The envoys have delivered messages that Blinken will reinforce, including a warning not to export China’s economic problems by flooding foreign markets with cheap products.

“They’re trying to keep the momentum going from the Yellen visit and keep up some level of positive optics,” said Paul Triolo, a former American government official now with the Albright Stonebridg­e Group. “But as you enter the political season in the US, you’re going to have some tough messages on assisting Russia and on overcapaci­ty,”

“The biggest thing is going to be trying to avoid appearing too positive and giving fodder to the Republican­s.”

The trip underscore­s that the Biden administra­tion is navigating a bifurcated strategy: on the one hand prioritisi­ng stable relations with China following a summit last November with President Xi Jinping in California, and a talk on the phone between the two leaders in early April, while also hammering Beijing to connect with American voters.

Specifical­ly, Biden is courting blue-collar voters and trying to avoid being outflanked by his presumptiv­e Republican opponent this fall, former president Donald Trump, who has staked out strong anti-China positions.

The president’s hardening stance was on display last Wednesday at a labour union event in Pennsylvan­ia where he called for a tripling of duties on Chinese steel and aluminium.

Biden further used the visit to the electoral swing state to announce investigat­ions under Section 301 of the US Trade Act of 1974, targeting alleged subsidies involving Chinese shipbuildi­ng, logistics and the maritime industry.

He also pointedly criticised China’s weak economy, ageing population, “xenophobia” and purported willingnes­s to bend the rules. “They’re not competing, they’re cheating,” Biden told a crowd of cheering steelworke­rs.

Apart from discussing Taiwan, Blinken and Wang were expected to focus on the South China Sea, the Ukraine war and the potential for Chinese interferen­ce in the US election, said Jeffrey Moon of China Moon Strategies and formerly at the National Security Council.

Xi might also agree to meet Blinken, analysts added. They also said Washington liked the publicity it received in China of Yellen spending time in Guangzhou, away from the capital, and was trying to replicate that with a portion of Blinken’s trip being planned for Shanghai.

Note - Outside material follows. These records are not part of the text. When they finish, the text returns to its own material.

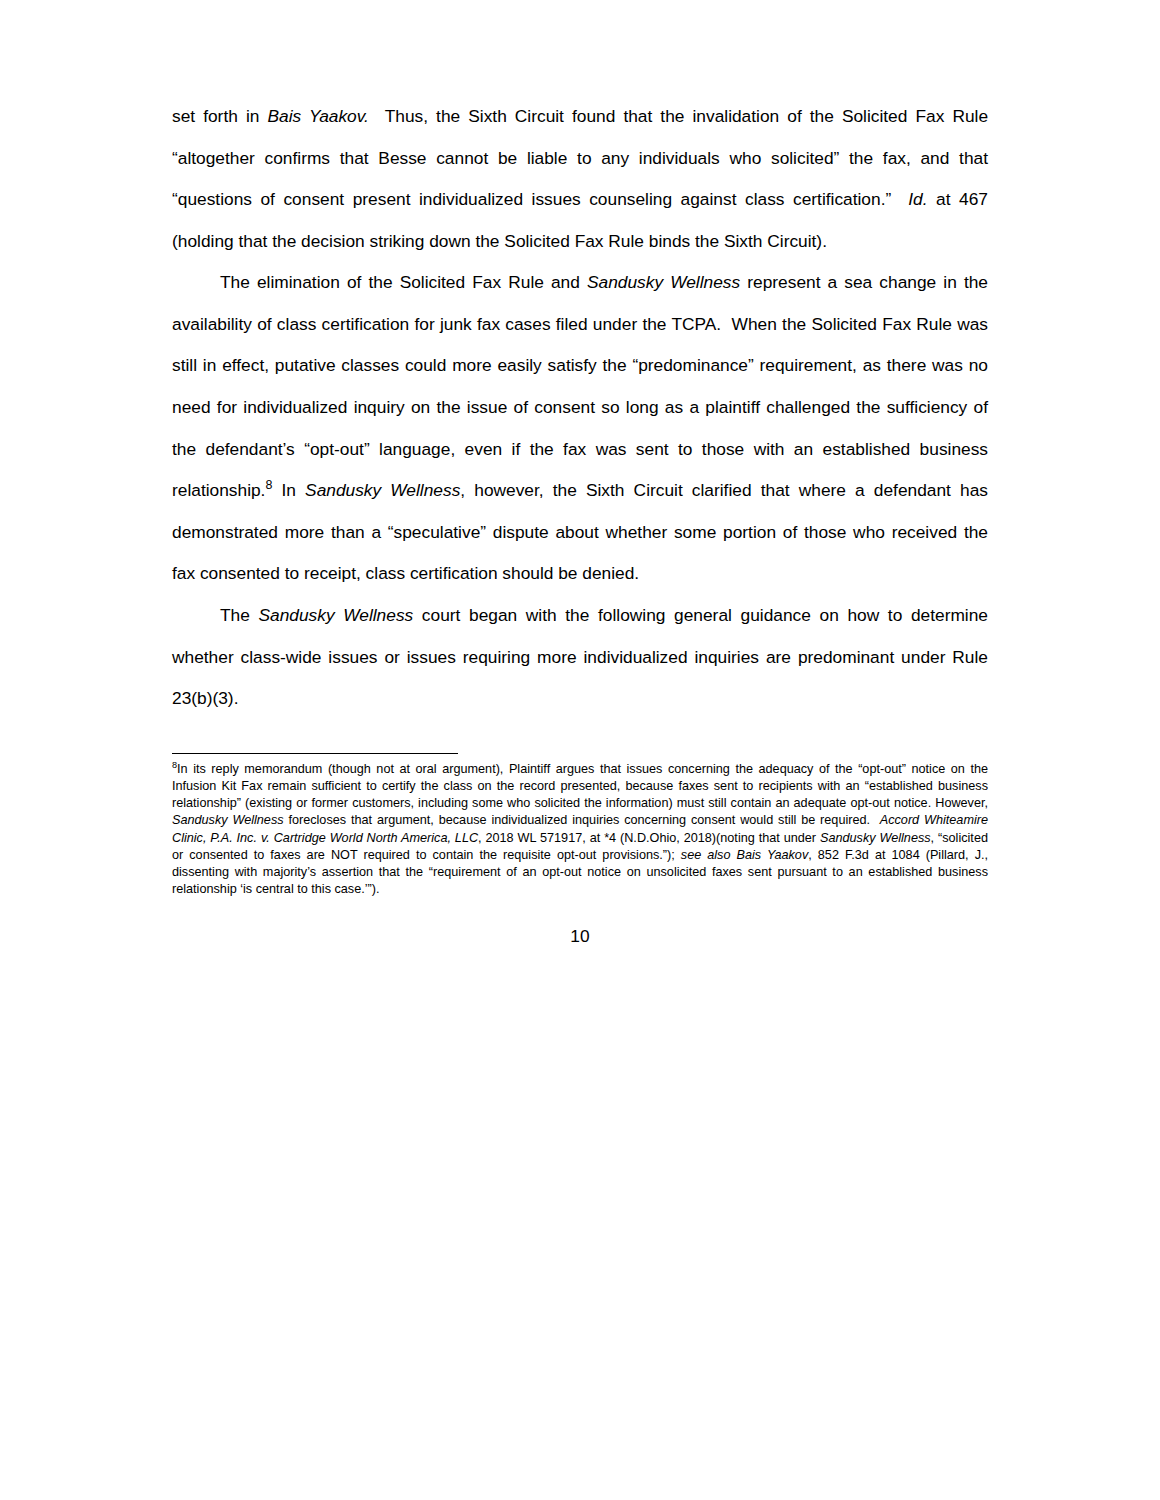set forth in Bais Yaakov. Thus, the Sixth Circuit found that the invalidation of the Solicited Fax Rule “altogether confirms that Besse cannot be liable to any individuals who solicited” the fax, and that “questions of consent present individualized issues counseling against class certification.” Id. at 467 (holding that the decision striking down the Solicited Fax Rule binds the Sixth Circuit).
The elimination of the Solicited Fax Rule and Sandusky Wellness represent a sea change in the availability of class certification for junk fax cases filed under the TCPA. When the Solicited Fax Rule was still in effect, putative classes could more easily satisfy the “predominance” requirement, as there was no need for individualized inquiry on the issue of consent so long as a plaintiff challenged the sufficiency of the defendant’s “opt-out” language, even if the fax was sent to those with an established business relationship.8 In Sandusky Wellness, however, the Sixth Circuit clarified that where a defendant has demonstrated more than a “speculative” dispute about whether some portion of those who received the fax consented to receipt, class certification should be denied.
The Sandusky Wellness court began with the following general guidance on how to determine whether class-wide issues or issues requiring more individualized inquiries are predominant under Rule 23(b)(3).
8In its reply memorandum (though not at oral argument), Plaintiff argues that issues concerning the adequacy of the “opt-out” notice on the Infusion Kit Fax remain sufficient to certify the class on the record presented, because faxes sent to recipients with an “established business relationship” (existing or former customers, including some who solicited the information) must still contain an adequate opt-out notice. However, Sandusky Wellness forecloses that argument, because individualized inquiries concerning consent would still be required. Accord Whiteamire Clinic, P.A. Inc. v. Cartridge World North America, LLC, 2018 WL 571917, at *4 (N.D.Ohio, 2018)(noting that under Sandusky Wellness, “solicited or consented to faxes are NOT required to contain the requisite opt-out provisions.”); see also Bais Yaakov, 852 F.3d at 1084 (Pillard, J., dissenting with majority’s assertion that the “requirement of an opt-out notice on unsolicited faxes sent pursuant to an established business relationship ‘is central to this case.’”).
10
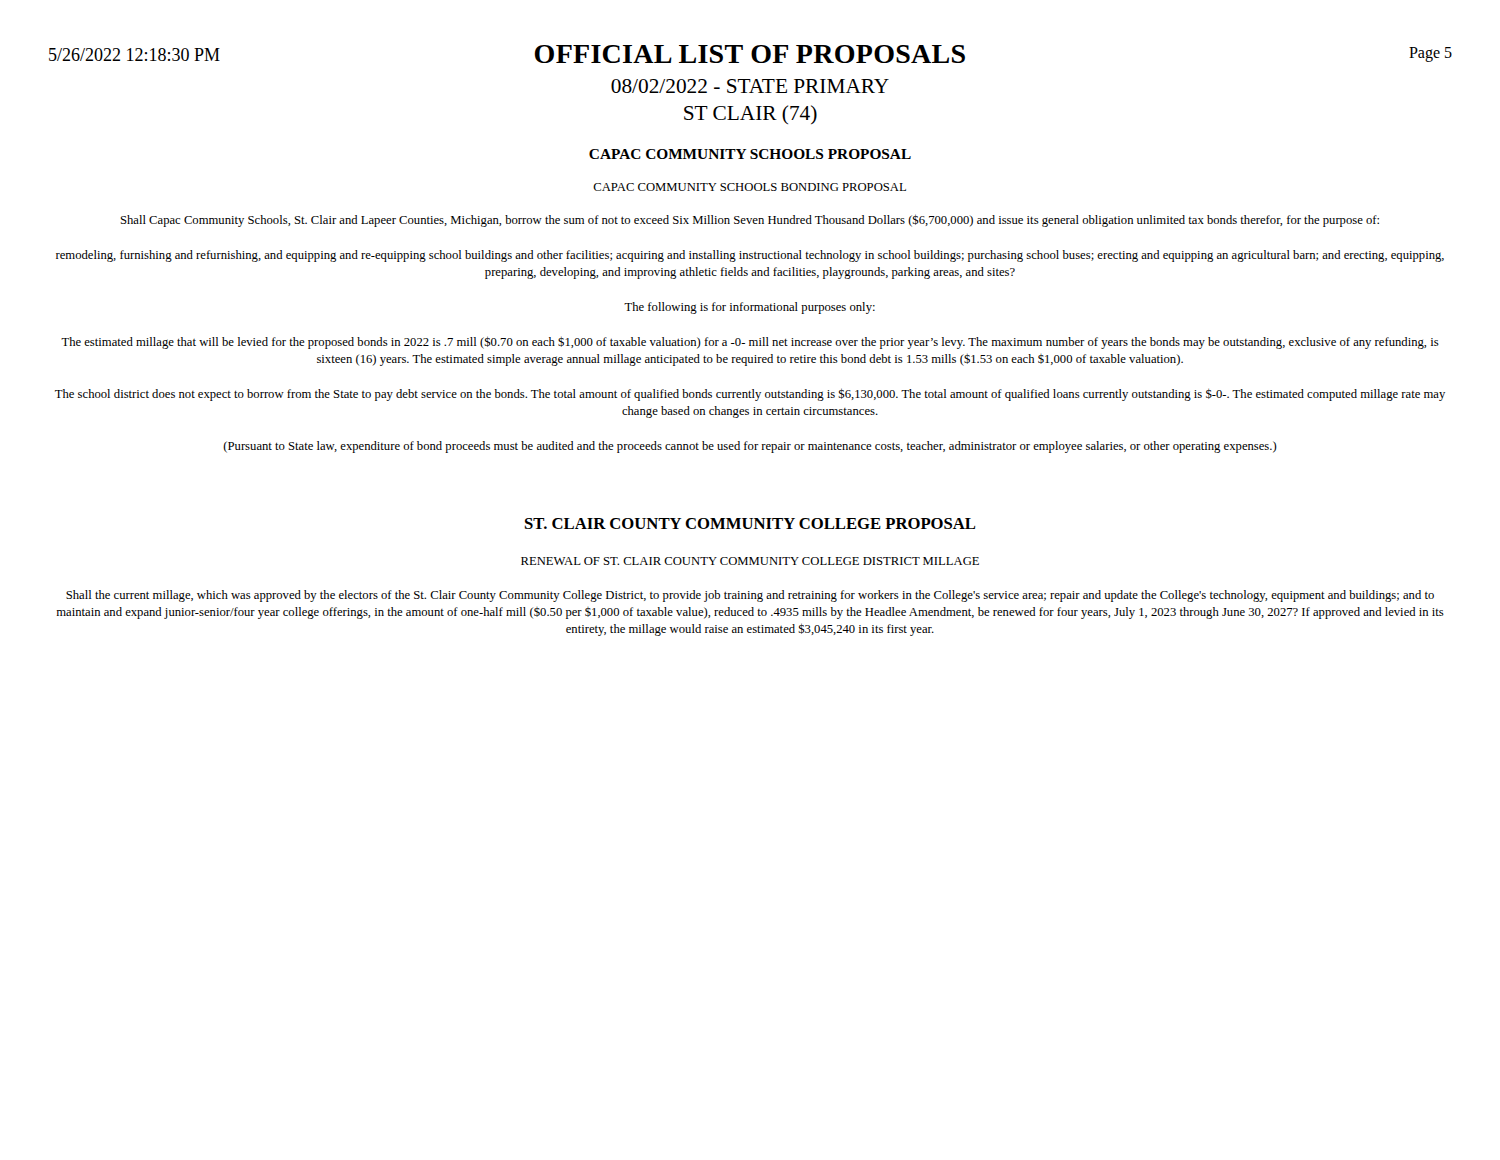5/26/2022 12:18:30 PM Page 5
OFFICIAL LIST OF PROPOSALS
08/02/2022 - STATE PRIMARY
ST CLAIR (74)
CAPAC COMMUNITY SCHOOLS PROPOSAL
CAPAC COMMUNITY SCHOOLS BONDING PROPOSAL
Shall Capac Community Schools, St. Clair and Lapeer Counties, Michigan, borrow the sum of not to exceed Six Million Seven Hundred Thousand Dollars ($6,700,000) and issue its general obligation unlimited tax bonds therefor, for the purpose of:
remodeling, furnishing and refurnishing, and equipping and re-equipping school buildings and other facilities; acquiring and installing instructional technology in school buildings; purchasing school buses; erecting and equipping an agricultural barn; and erecting, equipping, preparing, developing, and improving athletic fields and facilities, playgrounds, parking areas, and sites?
The following is for informational purposes only:
The estimated millage that will be levied for the proposed bonds in 2022 is .7 mill ($0.70 on each $1,000 of taxable valuation) for a -0- mill net increase over the prior year’s levy. The maximum number of years the bonds may be outstanding, exclusive of any refunding, is sixteen (16) years. The estimated simple average annual millage anticipated to be required to retire this bond debt is 1.53 mills ($1.53 on each $1,000 of taxable valuation).
The school district does not expect to borrow from the State to pay debt service on the bonds. The total amount of qualified bonds currently outstanding is $6,130,000. The total amount of qualified loans currently outstanding is $-0-. The estimated computed millage rate may change based on changes in certain circumstances.
(Pursuant to State law, expenditure of bond proceeds must be audited and the proceeds cannot be used for repair or maintenance costs, teacher, administrator or employee salaries, or other operating expenses.)
ST. CLAIR COUNTY COMMUNITY COLLEGE PROPOSAL
RENEWAL OF ST. CLAIR COUNTY COMMUNITY COLLEGE DISTRICT MILLAGE
Shall the current millage, which was approved by the electors of the St. Clair County Community College District, to provide job training and retraining for workers in the College's service area; repair and update the College's technology, equipment and buildings; and to maintain and expand junior-senior/four year college offerings, in the amount of one-half mill ($0.50 per $1,000 of taxable value), reduced to .4935 mills by the Headlee Amendment, be renewed for four years, July 1, 2023 through June 30, 2027? If approved and levied in its entirety, the millage would raise an estimated $3,045,240 in its first year.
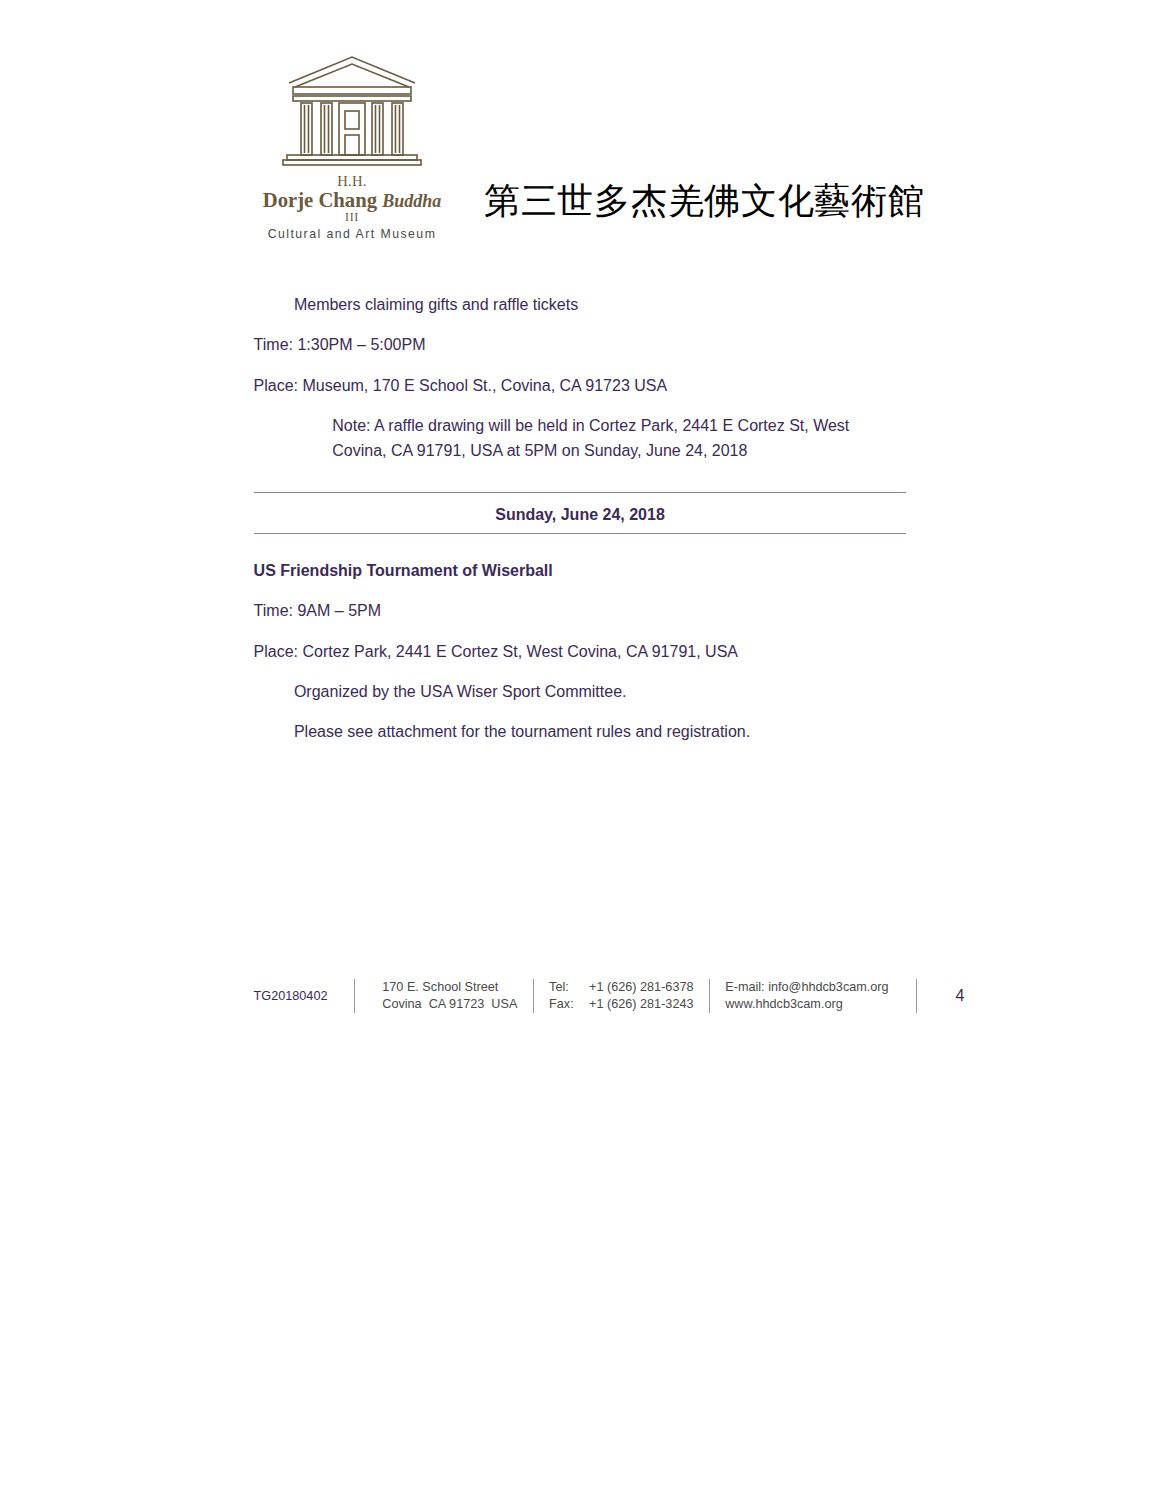H.H.
Dorje Chang Buddha
III
Cultural and Art Museum
第三世多杰羌佛文化藝術館
Members claiming gifts and raffle tickets
Time: 1:30PM – 5:00PM
Place: Museum, 170 E School St., Covina, CA 91723 USA
Note: A raffle drawing will be held in Cortez Park, 2441 E Cortez St, West Covina, CA 91791, USA at 5PM on Sunday, June 24, 2018
Sunday, June 24, 2018
US Friendship Tournament of Wiserball
Time: 9AM – 5PM
Place: Cortez Park, 2441 E Cortez St, West Covina, CA 91791, USA
Organized by the USA Wiser Sport Committee.
Please see attachment for the tournament rules and registration.
TG20180402
170 E. School Street
Covina CA 91723 USA
Tel: +1 (626) 281-6378
Fax: +1 (626) 281-3243
E-mail: info@hhdcb3cam.org
www.hhdcb3cam.org
4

For its part, Beijing is likely to voice its frustratio­n over US export restrictio­ns on semiconduc­tors and other items seen as advancing China’s military stature, in addition to offering its take on many issues on the American agenda.

“China is really worked up about the technology stuff, and Xi has become much more involved,” Triolo said. “That has the most potential to blow up.

“Those discussion­s are tough. That’s why Xi has put technology on nearly the same level as Taiwan. He’s been talking about it in the same context, as a red line.”